The 25-minute presentation was itself an artifact of the architecture. Lou fed Claude three days of chat exports, asked it to pull out the main ideas and make a cohesive presentation, and got a second-draft script. ElevenLabs voiced it; Claude built the slides.

The forked writing team that produced a sample article showed the payoff concretely: an orchestrator with scan, architect, draft, review, and polish stages — each forked, each returning only a summary plus an artifact path. Drafts moved by file path, never pasted into the parent, so 68K, 63K, 61K, and 56K of intermediate work stayed out of the main conversation. Only the final draft entered context.

The heavy close

Joanna surfaced the fear under the optimism — citing reports that insiders say the opposite in private of what they say in public about AI safety. Lou gave his most unguarded read of the year. He credited Anthropic’s transparency in admitting they hold back the most powerful models until precautions exist. But he can’t square the utopian everyone-will-have-money-and-free-time story with how power actually concentrates. What boils his blood most: the technology was developed on the back of humanity’s collective knowledge and didn’t pay for it.

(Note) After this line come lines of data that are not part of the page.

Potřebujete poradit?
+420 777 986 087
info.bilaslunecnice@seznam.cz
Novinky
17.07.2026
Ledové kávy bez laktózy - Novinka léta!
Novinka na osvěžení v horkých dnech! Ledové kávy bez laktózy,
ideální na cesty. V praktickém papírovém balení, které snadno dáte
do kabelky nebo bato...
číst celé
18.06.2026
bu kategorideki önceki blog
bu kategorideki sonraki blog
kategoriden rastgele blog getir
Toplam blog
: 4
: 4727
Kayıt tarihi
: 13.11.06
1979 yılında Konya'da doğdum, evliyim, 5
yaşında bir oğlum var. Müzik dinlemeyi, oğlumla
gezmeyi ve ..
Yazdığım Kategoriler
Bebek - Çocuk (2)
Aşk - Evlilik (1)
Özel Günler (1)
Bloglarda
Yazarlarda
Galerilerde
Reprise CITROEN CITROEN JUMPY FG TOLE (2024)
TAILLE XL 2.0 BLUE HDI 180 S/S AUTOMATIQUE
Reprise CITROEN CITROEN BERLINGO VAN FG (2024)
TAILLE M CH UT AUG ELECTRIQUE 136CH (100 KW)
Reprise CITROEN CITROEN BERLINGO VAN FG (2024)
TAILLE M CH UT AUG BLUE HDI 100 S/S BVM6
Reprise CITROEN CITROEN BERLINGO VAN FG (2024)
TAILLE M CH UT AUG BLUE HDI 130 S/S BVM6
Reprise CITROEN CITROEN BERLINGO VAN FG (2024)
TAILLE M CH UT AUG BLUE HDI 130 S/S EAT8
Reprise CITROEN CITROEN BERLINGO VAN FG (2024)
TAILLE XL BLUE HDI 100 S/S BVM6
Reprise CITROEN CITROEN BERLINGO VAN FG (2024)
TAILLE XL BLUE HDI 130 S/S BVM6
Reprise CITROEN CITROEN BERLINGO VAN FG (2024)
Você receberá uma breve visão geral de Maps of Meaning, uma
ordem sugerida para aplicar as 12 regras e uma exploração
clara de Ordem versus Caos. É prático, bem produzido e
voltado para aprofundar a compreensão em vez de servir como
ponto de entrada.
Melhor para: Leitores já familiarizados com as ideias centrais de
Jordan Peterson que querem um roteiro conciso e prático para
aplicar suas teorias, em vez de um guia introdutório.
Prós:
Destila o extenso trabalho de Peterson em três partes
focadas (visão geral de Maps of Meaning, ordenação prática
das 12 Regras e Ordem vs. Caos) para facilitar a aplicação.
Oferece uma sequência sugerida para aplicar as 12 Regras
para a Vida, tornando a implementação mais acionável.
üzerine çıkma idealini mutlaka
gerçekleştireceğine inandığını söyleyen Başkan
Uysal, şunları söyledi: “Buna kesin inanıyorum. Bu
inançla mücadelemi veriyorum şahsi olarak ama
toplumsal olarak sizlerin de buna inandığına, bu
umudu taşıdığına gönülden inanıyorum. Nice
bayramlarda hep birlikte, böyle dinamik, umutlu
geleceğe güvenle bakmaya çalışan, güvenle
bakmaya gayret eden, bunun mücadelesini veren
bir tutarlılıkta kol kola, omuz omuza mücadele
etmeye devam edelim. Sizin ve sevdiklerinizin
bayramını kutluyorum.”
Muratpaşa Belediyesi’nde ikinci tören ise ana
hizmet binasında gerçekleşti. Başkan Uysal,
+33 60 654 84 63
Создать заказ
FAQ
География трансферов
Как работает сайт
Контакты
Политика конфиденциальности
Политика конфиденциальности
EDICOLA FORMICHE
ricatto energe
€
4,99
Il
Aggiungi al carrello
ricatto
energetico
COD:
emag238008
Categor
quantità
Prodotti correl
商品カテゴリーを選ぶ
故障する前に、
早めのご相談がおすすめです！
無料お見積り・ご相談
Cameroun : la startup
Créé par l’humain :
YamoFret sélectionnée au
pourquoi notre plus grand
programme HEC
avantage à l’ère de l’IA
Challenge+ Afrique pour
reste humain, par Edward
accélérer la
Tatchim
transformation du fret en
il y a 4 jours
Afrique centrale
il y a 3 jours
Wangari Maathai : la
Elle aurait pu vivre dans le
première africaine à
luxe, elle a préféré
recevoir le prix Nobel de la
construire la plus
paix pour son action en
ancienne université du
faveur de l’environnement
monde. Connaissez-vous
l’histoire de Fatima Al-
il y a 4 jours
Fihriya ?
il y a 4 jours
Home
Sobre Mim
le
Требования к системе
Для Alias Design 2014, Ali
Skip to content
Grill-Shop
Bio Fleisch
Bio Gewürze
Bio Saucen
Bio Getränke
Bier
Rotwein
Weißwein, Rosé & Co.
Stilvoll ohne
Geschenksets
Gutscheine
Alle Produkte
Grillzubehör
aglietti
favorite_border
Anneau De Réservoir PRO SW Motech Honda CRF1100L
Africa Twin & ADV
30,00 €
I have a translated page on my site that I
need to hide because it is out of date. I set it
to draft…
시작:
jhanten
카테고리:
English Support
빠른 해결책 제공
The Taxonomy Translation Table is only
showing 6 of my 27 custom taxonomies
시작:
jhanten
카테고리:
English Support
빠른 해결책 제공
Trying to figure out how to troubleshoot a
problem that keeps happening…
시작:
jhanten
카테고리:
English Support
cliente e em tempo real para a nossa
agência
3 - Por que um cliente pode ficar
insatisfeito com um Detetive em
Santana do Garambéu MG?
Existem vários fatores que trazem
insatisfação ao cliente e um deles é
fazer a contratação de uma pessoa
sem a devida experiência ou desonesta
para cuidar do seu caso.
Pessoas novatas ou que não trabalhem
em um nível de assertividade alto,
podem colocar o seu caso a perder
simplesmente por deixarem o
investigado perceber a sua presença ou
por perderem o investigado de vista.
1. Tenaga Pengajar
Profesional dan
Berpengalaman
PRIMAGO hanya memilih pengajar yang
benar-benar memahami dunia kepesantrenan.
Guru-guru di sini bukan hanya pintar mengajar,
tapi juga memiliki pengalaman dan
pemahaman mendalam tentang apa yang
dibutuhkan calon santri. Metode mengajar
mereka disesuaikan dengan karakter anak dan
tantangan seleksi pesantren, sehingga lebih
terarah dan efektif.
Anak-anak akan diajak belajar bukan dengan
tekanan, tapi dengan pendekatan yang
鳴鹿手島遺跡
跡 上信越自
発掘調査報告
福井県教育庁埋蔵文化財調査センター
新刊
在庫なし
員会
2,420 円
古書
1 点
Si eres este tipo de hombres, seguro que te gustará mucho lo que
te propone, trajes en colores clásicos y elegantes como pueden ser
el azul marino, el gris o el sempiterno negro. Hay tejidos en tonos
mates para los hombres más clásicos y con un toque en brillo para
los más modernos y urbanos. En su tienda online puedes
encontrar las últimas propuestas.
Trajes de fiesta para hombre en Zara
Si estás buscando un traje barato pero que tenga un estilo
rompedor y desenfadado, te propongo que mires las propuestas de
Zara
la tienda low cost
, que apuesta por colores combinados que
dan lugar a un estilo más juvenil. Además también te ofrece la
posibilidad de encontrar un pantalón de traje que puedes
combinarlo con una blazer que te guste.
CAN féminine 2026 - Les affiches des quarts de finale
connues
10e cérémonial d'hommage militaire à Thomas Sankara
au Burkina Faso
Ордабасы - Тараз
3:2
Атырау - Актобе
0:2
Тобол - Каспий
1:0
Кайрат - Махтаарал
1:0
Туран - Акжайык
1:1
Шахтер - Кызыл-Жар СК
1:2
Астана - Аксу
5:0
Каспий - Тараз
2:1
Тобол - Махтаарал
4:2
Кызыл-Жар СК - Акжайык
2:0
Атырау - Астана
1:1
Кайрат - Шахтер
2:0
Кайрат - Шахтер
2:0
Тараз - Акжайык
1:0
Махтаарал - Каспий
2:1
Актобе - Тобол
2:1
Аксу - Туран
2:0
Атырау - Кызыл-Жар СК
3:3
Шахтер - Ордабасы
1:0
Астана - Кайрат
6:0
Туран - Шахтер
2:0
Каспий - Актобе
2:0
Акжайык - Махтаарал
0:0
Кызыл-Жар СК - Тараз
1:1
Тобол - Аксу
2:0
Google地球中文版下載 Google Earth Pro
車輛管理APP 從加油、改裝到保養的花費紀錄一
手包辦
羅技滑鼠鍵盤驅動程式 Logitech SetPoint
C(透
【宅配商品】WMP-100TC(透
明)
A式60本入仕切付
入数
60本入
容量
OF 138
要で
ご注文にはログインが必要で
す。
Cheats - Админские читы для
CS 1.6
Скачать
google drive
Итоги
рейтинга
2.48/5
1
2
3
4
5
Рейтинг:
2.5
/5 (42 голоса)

He landed on the only answer he trusts: community and leverage. When we have enough people wanting to do something, we do it together, we’ll figure out a way. Donald closed it cleanly: The more powerful a tool is, the more it cuts both ways — the more potential for good and harm.

What to try before next session

Take one task you currently run on Opus or your premium model and try to move it down a tier. Hand the premium model this instead:

I’m going to run this task on Haiku. Knowing that model’s specific capabilities and limits, write a prompt that gets it to perform this task as well as you would — include the strategy, when to think step-by-step, and anything it’s likely to get wrong without being told.

Run Haiku with that prompt. Compare to your old output. Where it holds up, you’ve just made that task roughly ten times cheaper — and you’ve felt the pay-once-for-reasoning pattern in your own hands.